The day I raided the plum tree, I asked a few kitchen-inclined friends for suggestions on what to do with them. There were the usual recommendations–freeze them, jam them, bake them in pie–but then my friend Sandy threw me a curveball. “Stir-fry,” he said.
So I stir-fried. And I’m very glad I did.
It might sound odd to put stone fruit in a stir-fry. But it really works. Think of it as a fresh summer spin on the sweet-and-sour thing. Toss a few wedges of plum into a hot pan at the last minute, and they slump and half-melt into the sauce, adding pockets of jammy sweetness to an otherwise savory jumble. Some of the skins come loose, draping chicken and vegetables with a thin tart bite. The juices filter into every crevice, coating the vegetables and pooling thickly in the bottom of the pan. (More on that later.) It’s not quite like any other stir-fry I’ve ever made, and not coincidentally, I think it’s the best one I’ve ever made.
Part of the reason this stir-fry is so good is the plums; part of it is the chicken. There’s a trick to this, which Chinese restaurants use to keep meat–especially lean, easily-overcooked meat like chicken breast–juicy and tender. It’s called velveting, and it’s the only way I’ll stir-fry meat from now on. First, the sliced meat is marinated in a foamy slurry of egg white, cornstarch, and rice wine. Then it’s par-cooked in boiling water, drained, and finished off in the stir-fry pan. I don’t know what kind of sorcery takes place between the marinating bowl and the water pot; all I know is that it produced the plumpest, softest, most luxurious chicken breast meat that’s ever come out of my kitchen. The meat fairly glistened in the pan–you can see it in the photo below. This is one of those instances where taking the extra step is extraordinarily worth it, even if it means dirtying an extra bowl and pot.

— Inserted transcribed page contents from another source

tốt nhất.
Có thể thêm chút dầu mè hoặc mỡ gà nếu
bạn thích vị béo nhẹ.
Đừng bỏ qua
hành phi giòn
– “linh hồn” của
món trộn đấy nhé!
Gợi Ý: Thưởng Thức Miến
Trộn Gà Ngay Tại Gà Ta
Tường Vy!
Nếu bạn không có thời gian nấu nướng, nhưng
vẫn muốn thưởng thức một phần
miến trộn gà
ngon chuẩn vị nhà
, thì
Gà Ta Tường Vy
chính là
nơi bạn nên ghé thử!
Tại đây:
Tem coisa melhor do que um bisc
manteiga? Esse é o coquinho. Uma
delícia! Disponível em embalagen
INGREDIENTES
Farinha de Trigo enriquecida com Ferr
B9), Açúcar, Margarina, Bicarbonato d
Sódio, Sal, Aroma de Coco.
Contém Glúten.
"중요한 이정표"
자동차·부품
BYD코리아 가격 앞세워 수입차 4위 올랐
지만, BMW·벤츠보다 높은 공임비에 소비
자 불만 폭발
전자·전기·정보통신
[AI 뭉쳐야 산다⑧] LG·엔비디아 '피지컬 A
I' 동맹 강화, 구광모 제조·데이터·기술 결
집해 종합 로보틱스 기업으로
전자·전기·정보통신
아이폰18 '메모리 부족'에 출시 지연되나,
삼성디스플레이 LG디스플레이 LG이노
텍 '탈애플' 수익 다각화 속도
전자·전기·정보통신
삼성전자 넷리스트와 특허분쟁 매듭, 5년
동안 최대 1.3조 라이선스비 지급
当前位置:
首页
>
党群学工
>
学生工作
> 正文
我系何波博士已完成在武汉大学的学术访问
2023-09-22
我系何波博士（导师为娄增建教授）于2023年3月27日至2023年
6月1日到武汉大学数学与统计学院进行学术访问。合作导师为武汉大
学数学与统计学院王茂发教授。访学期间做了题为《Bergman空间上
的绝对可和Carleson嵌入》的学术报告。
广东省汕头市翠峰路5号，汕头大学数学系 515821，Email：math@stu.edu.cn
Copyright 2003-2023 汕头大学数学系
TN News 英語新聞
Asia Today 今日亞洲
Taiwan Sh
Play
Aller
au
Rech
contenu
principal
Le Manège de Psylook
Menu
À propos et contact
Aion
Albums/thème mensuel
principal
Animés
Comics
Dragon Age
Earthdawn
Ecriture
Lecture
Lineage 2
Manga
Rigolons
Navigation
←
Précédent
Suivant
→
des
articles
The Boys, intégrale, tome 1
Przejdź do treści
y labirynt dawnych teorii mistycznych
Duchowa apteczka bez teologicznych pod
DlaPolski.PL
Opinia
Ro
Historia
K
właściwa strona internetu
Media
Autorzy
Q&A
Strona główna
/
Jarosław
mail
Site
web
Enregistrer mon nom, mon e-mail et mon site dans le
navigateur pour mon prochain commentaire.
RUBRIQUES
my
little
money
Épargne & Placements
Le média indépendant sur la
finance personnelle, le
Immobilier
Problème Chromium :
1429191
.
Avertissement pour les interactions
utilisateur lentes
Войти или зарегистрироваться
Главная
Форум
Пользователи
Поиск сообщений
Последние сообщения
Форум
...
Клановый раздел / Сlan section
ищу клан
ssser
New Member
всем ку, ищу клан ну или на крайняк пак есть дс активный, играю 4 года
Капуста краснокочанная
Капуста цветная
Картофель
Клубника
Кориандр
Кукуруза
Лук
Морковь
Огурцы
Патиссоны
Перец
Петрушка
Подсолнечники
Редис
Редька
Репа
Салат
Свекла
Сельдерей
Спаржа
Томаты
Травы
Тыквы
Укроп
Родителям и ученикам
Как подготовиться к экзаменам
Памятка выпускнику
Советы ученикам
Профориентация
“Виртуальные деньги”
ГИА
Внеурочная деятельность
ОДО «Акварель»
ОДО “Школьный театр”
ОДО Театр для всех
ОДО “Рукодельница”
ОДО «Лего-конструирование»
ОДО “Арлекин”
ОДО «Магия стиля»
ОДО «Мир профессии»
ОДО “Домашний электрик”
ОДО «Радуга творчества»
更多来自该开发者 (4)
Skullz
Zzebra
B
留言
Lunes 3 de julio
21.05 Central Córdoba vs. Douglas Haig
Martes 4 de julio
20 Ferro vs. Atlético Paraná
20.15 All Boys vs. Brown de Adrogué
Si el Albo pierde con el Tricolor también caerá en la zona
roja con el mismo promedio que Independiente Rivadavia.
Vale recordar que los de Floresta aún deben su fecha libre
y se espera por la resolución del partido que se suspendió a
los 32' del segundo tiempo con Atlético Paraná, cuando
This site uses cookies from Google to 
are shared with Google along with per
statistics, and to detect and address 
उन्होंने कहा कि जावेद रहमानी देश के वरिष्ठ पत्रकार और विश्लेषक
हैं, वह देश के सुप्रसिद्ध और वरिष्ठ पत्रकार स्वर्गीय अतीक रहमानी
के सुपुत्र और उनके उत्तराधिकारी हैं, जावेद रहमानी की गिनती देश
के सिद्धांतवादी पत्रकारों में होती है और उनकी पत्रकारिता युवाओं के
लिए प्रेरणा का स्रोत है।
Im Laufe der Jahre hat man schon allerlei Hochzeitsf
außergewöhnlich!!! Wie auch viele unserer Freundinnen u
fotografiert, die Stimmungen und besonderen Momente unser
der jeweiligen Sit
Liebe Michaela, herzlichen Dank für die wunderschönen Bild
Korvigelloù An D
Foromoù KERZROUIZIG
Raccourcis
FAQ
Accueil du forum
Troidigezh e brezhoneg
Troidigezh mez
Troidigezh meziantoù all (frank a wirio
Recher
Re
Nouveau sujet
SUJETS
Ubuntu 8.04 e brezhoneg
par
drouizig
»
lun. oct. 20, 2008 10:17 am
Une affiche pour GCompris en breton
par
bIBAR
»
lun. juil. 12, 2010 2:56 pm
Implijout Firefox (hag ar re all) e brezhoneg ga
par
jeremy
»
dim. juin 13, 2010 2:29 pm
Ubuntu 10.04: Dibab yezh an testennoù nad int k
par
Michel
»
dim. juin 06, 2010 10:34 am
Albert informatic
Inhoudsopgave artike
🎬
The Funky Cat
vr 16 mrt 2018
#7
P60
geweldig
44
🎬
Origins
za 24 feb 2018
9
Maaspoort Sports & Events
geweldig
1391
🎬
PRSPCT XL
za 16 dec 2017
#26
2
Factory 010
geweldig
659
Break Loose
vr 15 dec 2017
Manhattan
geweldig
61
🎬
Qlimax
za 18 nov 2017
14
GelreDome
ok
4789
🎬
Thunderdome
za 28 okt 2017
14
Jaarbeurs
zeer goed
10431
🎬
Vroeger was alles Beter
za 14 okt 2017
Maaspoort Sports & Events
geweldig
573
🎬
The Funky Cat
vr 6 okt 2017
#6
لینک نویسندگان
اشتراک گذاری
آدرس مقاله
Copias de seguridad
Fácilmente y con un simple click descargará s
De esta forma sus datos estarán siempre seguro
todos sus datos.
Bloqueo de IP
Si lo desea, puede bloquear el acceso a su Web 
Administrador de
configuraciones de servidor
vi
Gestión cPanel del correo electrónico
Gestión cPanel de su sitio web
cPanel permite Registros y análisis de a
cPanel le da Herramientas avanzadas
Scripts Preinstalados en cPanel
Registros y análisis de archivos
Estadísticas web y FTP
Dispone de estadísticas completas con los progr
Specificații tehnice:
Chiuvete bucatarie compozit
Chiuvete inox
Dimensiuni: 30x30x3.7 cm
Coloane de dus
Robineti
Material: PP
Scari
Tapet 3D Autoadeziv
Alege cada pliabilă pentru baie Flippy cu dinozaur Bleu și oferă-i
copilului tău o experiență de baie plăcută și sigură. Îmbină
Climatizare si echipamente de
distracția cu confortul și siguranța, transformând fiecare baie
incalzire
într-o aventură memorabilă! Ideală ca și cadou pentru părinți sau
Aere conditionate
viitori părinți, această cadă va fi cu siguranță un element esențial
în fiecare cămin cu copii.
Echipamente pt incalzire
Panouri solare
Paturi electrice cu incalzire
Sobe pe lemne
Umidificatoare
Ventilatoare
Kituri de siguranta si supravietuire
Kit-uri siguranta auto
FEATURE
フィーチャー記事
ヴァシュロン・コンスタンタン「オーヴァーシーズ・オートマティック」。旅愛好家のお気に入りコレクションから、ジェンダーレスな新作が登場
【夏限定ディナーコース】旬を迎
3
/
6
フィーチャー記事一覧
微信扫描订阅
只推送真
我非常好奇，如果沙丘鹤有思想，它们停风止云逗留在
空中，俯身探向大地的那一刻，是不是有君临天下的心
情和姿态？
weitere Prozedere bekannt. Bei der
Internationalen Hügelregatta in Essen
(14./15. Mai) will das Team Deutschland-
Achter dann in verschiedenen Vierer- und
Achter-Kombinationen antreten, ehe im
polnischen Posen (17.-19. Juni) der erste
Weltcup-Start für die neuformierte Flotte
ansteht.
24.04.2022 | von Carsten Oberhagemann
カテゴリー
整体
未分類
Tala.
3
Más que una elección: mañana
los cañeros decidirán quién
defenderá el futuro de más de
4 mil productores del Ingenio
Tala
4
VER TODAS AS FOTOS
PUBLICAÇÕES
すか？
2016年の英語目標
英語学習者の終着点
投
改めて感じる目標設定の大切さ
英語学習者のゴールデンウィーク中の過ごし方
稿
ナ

I’m normally too lazy to cook rice for stir-fries, but I’ll make an exception here: you must serve this with rice. The reason for this is the plum juices, which filter to the bottom of the pan and thicken over the heat. Then there’s a simple hoisin sauce mixture, which mingles with the plum juices to form a soft purple sauce, rich and oozing, but without the gumminess of starch. The flavor is deeply plummy, a little salty, a little sweet, a little spicy. You’ll want to mop up every last purple streak of it. Trust me.